Je travaille très bien avec la DDTM, la direction régionale de l'environnement, de l'aménagement et du logement (Dreal) et l'Agence de la transition écologique (Ademe), mais, au stade de l'instruction, elles se disent « coincées » par les outils actuels. Il faut davantage de souplesse et privilégier une approche « bottom-up » : dans le cadre de la décentralisation de la compétence « Habitat », il va falloir aborder ces sujets.
La prime aux maires bâtisseurs instituée par le Gouvernement est méconnue de mes services, alors que j'ai bâti près de huit cents logements en dix ans. J'avais entendu parler de cette aide de deux mille euros par logement, mais je n'ai pas fait le lien et le sous-préfet ne m'en a jamais parlé. Un faible nombre de nos adhérents a utilisé le dispositif et nous allons les réinterroger pour vous en donner les raisons ; peut-être est-il trop restrictif.
Quant à la taxe sur les logements vacants (TLV) et la taxe d'habitation sur les logements vacants (THLV), il faudrait les fusionner et laisser la main aux intercommunalités, qui pourraient proposer au préfet, en fonction des zonages, des mécanismes incitant davantage les propriétaires à rénover. La plupart du temps, les logements sont vacants en raison de leur vétusté. À titre d'exemple, au sein de mon agglomération, plus de 10 % du parc de la commune historique sont vétustes et insalubres. Je n'ai pas trouvé les moyens qui nous permettraient de faire rénover ces logements sans que cela coûte trop cher aux propriétaires. Souvent, dans le cadre d'indivisions avec plusieurs héritiers, personne ne veut mettre la main à la poche. La plupart du temps, les propriétaires préfèrent ne pas louer plutôt qu'investir. Nous multiplions les réunions avec les notaires et autres syndics pour leur demander d'informer que nous accordons des aides aux copropriétés. Il arrive parfois qu'un immeuble entier soit laissé vacant : c'est un problème que nous partageons certainement avec de grandes métropoles comme Marseille.
L'intercommunalité ne me semble pas suffisamment identifiée sur la question du logement. De ce point de vue, la décentralisation, telle que la veut le ministre délégué, présentera un grand intérêt, car nous connaissons les interlocuteurs à l'échelon local.
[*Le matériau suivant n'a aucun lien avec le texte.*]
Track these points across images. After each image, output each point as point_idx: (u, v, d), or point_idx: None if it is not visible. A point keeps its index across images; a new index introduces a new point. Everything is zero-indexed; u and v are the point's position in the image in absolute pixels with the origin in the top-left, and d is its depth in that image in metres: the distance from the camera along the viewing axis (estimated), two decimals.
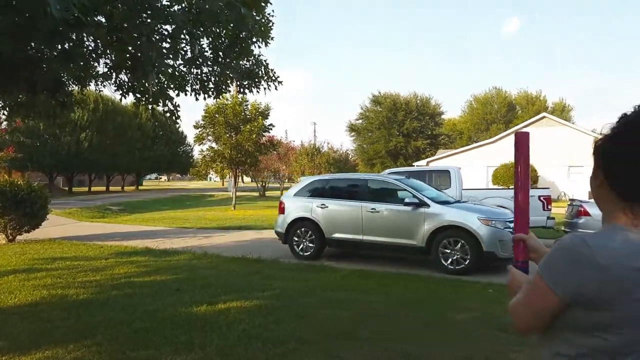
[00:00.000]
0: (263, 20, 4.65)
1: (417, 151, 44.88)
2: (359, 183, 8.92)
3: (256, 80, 5.07)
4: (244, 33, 4.35)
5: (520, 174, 1.55)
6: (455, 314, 5.17)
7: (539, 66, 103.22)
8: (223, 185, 53.31)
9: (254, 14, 4.20)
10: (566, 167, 29.58)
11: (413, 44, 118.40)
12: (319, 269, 7.70)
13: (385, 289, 6.31)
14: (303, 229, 8.85)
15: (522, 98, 62.66)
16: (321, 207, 8.71)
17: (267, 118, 22.74)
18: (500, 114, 61.84)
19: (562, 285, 1.15)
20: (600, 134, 1.24)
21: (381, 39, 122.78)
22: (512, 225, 7.34)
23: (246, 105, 22.25)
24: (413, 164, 39.49)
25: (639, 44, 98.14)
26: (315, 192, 9.02)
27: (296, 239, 8.93)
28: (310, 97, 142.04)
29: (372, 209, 8.24)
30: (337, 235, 8.54)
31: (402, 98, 46.03)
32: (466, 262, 7.39)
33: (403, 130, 44.60)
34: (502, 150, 32.37)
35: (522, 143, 1.58)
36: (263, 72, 5.09)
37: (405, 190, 8.36)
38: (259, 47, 4.82)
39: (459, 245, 7.45)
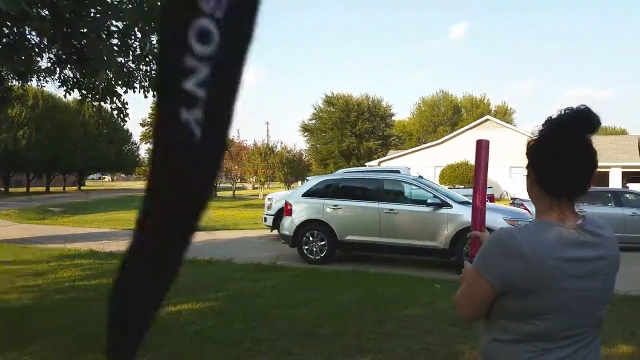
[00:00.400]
0: None
1: (369, 152, 45.68)
2: (373, 183, 8.52)
3: None
4: None
5: (480, 178, 1.67)
6: (414, 310, 5.36)
7: (483, 71, 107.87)
8: None
9: None
10: (508, 167, 31.09)
11: (365, 46, 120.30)
12: (274, 269, 7.69)
13: (346, 288, 6.41)
14: (314, 232, 8.41)
15: (467, 101, 65.27)
16: (333, 208, 8.31)
17: None
18: (446, 117, 64.12)
19: (493, 275, 1.25)
20: (531, 135, 1.36)
21: (334, 39, 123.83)
22: None
23: None
24: (365, 164, 40.19)
25: (577, 49, 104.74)
26: (326, 192, 8.59)
27: (305, 241, 8.47)
28: (264, 97, 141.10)
29: (390, 209, 7.93)
30: (351, 237, 8.16)
31: (355, 99, 46.74)
32: None
33: (355, 130, 45.26)
34: (448, 151, 33.62)
35: (483, 149, 1.70)
36: None
37: (424, 189, 8.14)
38: None
39: None
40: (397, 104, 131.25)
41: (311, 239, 8.41)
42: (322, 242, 8.32)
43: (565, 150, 1.25)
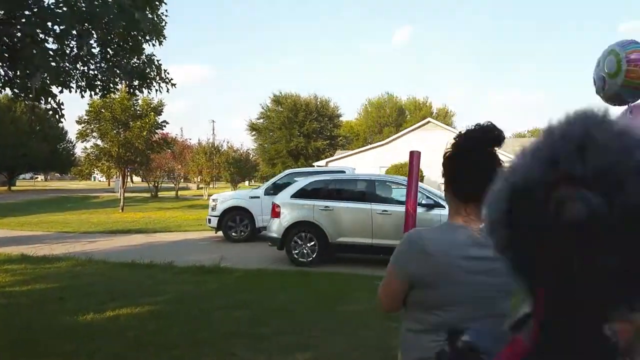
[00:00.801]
0: (156, 19, 4.55)
1: (317, 151, 45.96)
2: (365, 183, 8.47)
3: (147, 80, 4.90)
4: (134, 32, 4.21)
5: (412, 185, 1.85)
6: (353, 306, 5.55)
7: (426, 74, 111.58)
8: (109, 185, 49.70)
9: (148, 13, 4.12)
10: None
11: (313, 47, 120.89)
12: (217, 271, 7.65)
13: (289, 288, 6.51)
14: (303, 234, 8.25)
15: (411, 103, 67.40)
16: (324, 210, 8.17)
17: (160, 114, 21.72)
18: (392, 118, 65.85)
19: (403, 270, 1.44)
20: (447, 147, 1.54)
21: (281, 38, 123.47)
22: None
23: (136, 100, 21.04)
24: (313, 164, 40.44)
25: (511, 55, 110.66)
26: (316, 193, 8.42)
27: (294, 244, 8.30)
28: (210, 95, 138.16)
29: (384, 210, 7.90)
30: (343, 239, 8.07)
31: (303, 99, 46.82)
32: None
33: (304, 130, 45.37)
34: (392, 152, 34.57)
35: (415, 159, 1.88)
36: (155, 73, 4.95)
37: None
38: (153, 45, 4.71)
39: None
40: (344, 105, 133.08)
41: (300, 241, 8.27)
42: (312, 244, 8.22)
43: (471, 161, 1.42)
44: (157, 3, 4.43)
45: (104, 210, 22.17)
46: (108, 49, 4.51)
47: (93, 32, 3.79)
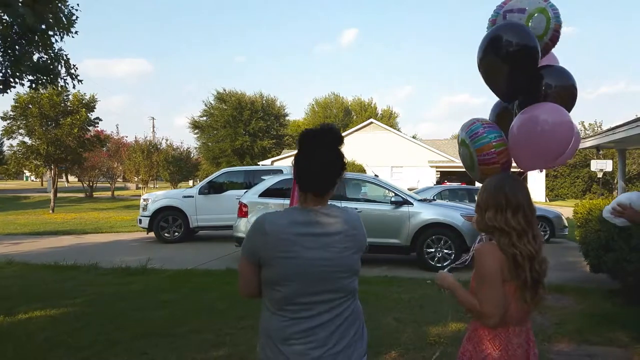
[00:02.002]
0: (66, 12, 4.38)
1: (264, 150, 45.65)
2: None
3: (51, 76, 4.68)
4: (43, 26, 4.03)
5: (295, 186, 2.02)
6: None
7: (371, 75, 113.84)
8: (43, 185, 46.89)
9: (56, 5, 3.96)
10: (389, 167, 33.34)
11: (259, 45, 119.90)
12: (143, 272, 7.47)
13: (215, 287, 6.45)
14: None
15: (357, 104, 68.53)
16: None
17: (92, 110, 20.76)
18: (338, 118, 66.57)
19: (248, 251, 1.58)
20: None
21: (228, 37, 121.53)
22: None
23: (67, 96, 20.02)
24: (258, 163, 40.16)
25: (456, 58, 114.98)
26: (284, 191, 8.16)
27: None
28: (152, 91, 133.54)
29: (354, 209, 7.90)
30: None
31: (248, 97, 46.30)
32: (452, 258, 7.54)
33: (249, 129, 44.87)
34: None
35: None
36: (62, 68, 4.75)
37: (385, 188, 8.20)
38: (61, 38, 4.51)
39: (442, 242, 7.66)
40: (292, 104, 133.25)
41: None
42: None
43: (307, 157, 1.58)
44: None
45: (33, 211, 20.97)
46: (7, 44, 4.27)
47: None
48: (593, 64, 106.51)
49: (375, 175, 8.95)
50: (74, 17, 4.56)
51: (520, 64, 2.22)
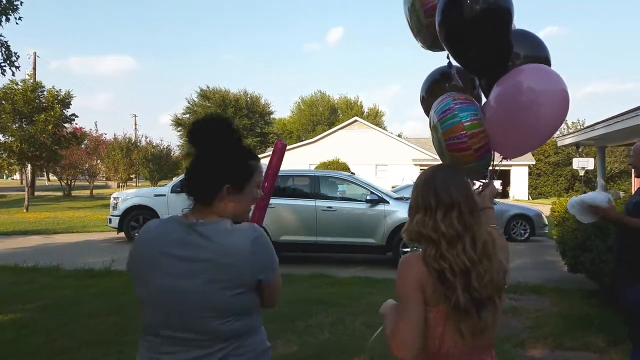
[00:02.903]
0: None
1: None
2: (308, 180, 8.06)
3: None
4: None
5: (268, 177, 1.63)
6: None
7: (357, 73, 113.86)
8: (22, 183, 45.87)
9: None
10: (374, 165, 33.23)
11: (245, 42, 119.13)
12: (106, 274, 7.12)
13: None
14: None
15: (343, 102, 68.38)
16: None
17: (68, 107, 20.17)
18: (324, 116, 66.43)
19: (127, 265, 1.32)
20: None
21: (214, 35, 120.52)
22: None
23: (42, 92, 19.42)
24: None
25: (442, 57, 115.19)
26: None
27: None
28: (131, 88, 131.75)
29: (328, 207, 7.60)
30: (286, 237, 7.65)
31: (232, 95, 45.82)
32: None
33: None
34: (321, 150, 34.89)
35: (278, 151, 1.70)
36: (3, 55, 4.40)
37: (359, 186, 7.90)
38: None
39: None
40: (278, 103, 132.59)
41: None
42: None
43: (191, 154, 1.28)
44: None
45: (7, 210, 20.32)
46: None
47: None
48: (579, 64, 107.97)
49: (352, 172, 8.66)
50: (17, 2, 4.20)
51: (492, 26, 1.77)
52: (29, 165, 21.32)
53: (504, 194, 33.64)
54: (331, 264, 8.01)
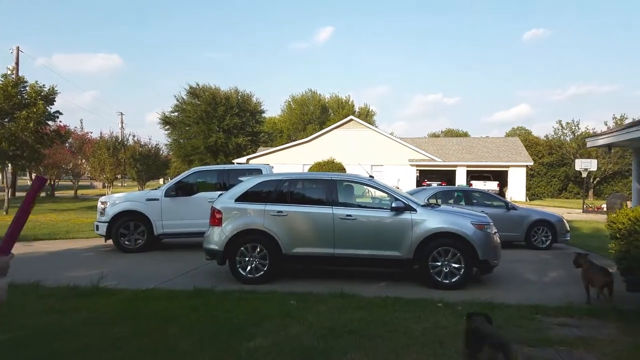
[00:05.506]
0: None
1: (239, 148, 44.10)
2: (324, 184, 7.15)
3: None
4: None
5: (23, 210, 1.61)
6: (260, 341, 4.43)
7: (348, 73, 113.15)
8: (2, 184, 44.20)
9: None
10: (369, 165, 32.41)
11: (236, 41, 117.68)
12: (94, 293, 6.13)
13: (181, 315, 5.21)
14: (250, 245, 6.86)
15: (334, 102, 67.58)
16: (277, 215, 6.85)
17: (52, 103, 18.99)
18: (315, 115, 65.61)
19: None
20: None
21: (204, 33, 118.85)
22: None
23: (24, 87, 18.22)
24: (234, 161, 38.65)
25: (430, 57, 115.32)
26: (266, 195, 7.08)
27: (240, 257, 6.87)
28: (123, 87, 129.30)
29: (347, 215, 6.71)
30: (299, 249, 6.83)
31: (222, 93, 44.58)
32: (461, 273, 6.55)
33: (223, 126, 43.21)
34: (316, 149, 33.99)
35: (36, 186, 1.65)
36: None
37: (383, 192, 7.07)
38: None
39: (450, 255, 6.57)
40: (268, 101, 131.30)
41: (247, 253, 6.87)
42: (263, 257, 6.87)
43: None
44: None
45: None
46: None
47: None
48: (564, 65, 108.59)
49: (371, 176, 7.74)
50: None
51: None
52: (10, 165, 20.08)
53: (501, 195, 33.13)
54: (350, 279, 7.15)
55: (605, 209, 20.95)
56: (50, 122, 19.88)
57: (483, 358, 2.79)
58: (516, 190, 34.28)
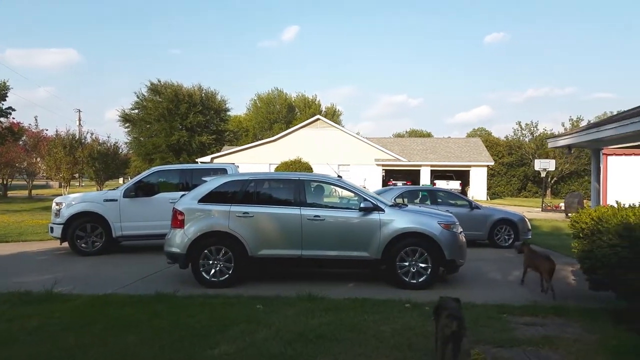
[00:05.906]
0: None
1: (202, 146, 43.19)
2: (292, 184, 6.99)
3: None
4: None
5: None
6: (225, 347, 4.24)
7: (314, 73, 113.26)
8: None
9: None
10: (336, 165, 32.47)
11: (199, 37, 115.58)
12: (47, 298, 5.77)
13: (142, 321, 4.95)
14: (214, 247, 6.63)
15: (301, 101, 67.46)
16: (243, 216, 6.65)
17: (4, 99, 18.02)
18: (282, 114, 65.27)
19: None
20: None
21: (167, 29, 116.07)
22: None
23: None
24: (197, 160, 37.84)
25: (396, 58, 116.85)
26: (231, 196, 6.85)
27: (203, 260, 6.63)
28: (80, 83, 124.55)
29: (316, 216, 6.58)
30: (265, 251, 6.65)
31: (185, 90, 43.50)
32: (428, 273, 6.58)
33: (186, 124, 42.21)
34: (282, 149, 33.76)
35: None
36: None
37: (351, 192, 6.95)
38: None
39: (417, 255, 6.59)
40: (234, 99, 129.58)
41: (211, 256, 6.64)
42: (228, 260, 6.65)
43: None
44: None
45: None
46: None
47: None
48: (522, 68, 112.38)
49: (339, 176, 7.64)
50: None
51: None
52: None
53: (464, 194, 33.89)
54: (318, 280, 7.04)
55: (563, 208, 21.72)
56: (2, 119, 18.85)
57: (442, 324, 3.48)
58: (478, 190, 35.15)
Si on est correctement identifié, ces interlocuteurs se serviront spontanément d'outils comme notre plateforme de rénovation énergétique pour accéder aux financements. Au lieu d'attendre que les gens se rendent à la maison de l'intercommunalité, nous envoyons un bus faire le tour des villes et des villages, en commençant par les quartiers les plus énergivores, pour inciter les habitants à remettre en location ou à vendre leur bien.
S'agissant du ZAN, l'effort de pédagogie devra, à mes yeux, porter sur la densification et la verticalité. Il faut occuper les toits, il existe de nombreuses façons de construire pour densifier.